Mediterranean Lettuce Cups with Mint Yogurt Dressing
Note: This recipe utilizes a red bean and quinoa mixture which is prepared as part of the Lemon Chicken with Red Beans and Quinoa recipe.
Rate this recipe
4.6/5
(10 Votes)
Ingredients
- 1/2 cup plain nonfat Greek yogurt
- Juice of 1/4 lemon
- 1 teaspoon ground cumin
- 2 tablespoons chopped fresh mint
- 1/2 small red onion, finely chopped
- 1/2 cucumber, peeled and diced into 1/4-inch pieces
- 6 ounces (about 1 cup) cherry tomatoes, halved
- 1/8 teaspoon cayenne pepper
- 1 pinch kosher salt
- 1 pinch freshly ground black pepper
- 1 head Bibb lettuce (8 large leaves)
- 2 cups pinto beans and quinoa (from Lemon Chicken with Red Beans and Quinoa recipe)
- 1 avocado, pitted and sliced lengthwise into thin strips
Details
Servings 4
Adapted from shape.com
Preparation
Step 1
1. In a small bowl, combine yogurt, lemon juice, cumin, and mint; set aside.
2. In another bowl, combine red onion, cucumber, and tomatoes.
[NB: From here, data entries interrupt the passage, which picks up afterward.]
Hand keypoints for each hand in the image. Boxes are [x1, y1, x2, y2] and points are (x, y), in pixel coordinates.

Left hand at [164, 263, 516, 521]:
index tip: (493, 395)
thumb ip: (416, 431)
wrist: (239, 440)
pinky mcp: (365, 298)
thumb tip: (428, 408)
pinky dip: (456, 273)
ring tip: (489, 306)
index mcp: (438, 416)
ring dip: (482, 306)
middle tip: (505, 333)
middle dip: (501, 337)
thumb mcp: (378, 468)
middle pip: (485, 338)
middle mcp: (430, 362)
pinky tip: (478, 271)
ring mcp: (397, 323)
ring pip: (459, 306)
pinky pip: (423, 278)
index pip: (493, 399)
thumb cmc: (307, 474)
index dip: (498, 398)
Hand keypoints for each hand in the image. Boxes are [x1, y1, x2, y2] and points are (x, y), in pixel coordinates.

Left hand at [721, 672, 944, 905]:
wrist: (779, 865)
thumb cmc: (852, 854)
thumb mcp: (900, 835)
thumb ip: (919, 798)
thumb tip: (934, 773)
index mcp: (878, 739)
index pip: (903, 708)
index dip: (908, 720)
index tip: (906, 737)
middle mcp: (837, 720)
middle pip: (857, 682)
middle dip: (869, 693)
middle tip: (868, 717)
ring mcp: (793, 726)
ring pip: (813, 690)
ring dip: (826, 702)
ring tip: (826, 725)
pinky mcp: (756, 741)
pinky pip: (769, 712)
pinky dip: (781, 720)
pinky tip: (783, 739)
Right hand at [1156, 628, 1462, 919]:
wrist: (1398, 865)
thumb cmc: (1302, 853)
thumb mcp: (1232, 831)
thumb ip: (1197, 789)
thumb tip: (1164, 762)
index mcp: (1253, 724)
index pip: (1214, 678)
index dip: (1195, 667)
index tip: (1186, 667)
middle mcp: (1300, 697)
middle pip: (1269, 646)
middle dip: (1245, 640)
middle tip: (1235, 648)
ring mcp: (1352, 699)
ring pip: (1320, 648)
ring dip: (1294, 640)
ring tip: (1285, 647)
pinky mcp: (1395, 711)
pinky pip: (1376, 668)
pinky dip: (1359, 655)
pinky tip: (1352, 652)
Add 2 tablespoons yogurt dressing, cayenne pepper, salt, and pepper and stir to combine; set aside.
3. Put 2 lettuce leaves on each of four plates. Spoon 1/4 cup quinoa mixture into each. Divide cucumber mixture evenly over leaves and top with avocado slices. Serve with extra dressing on the side.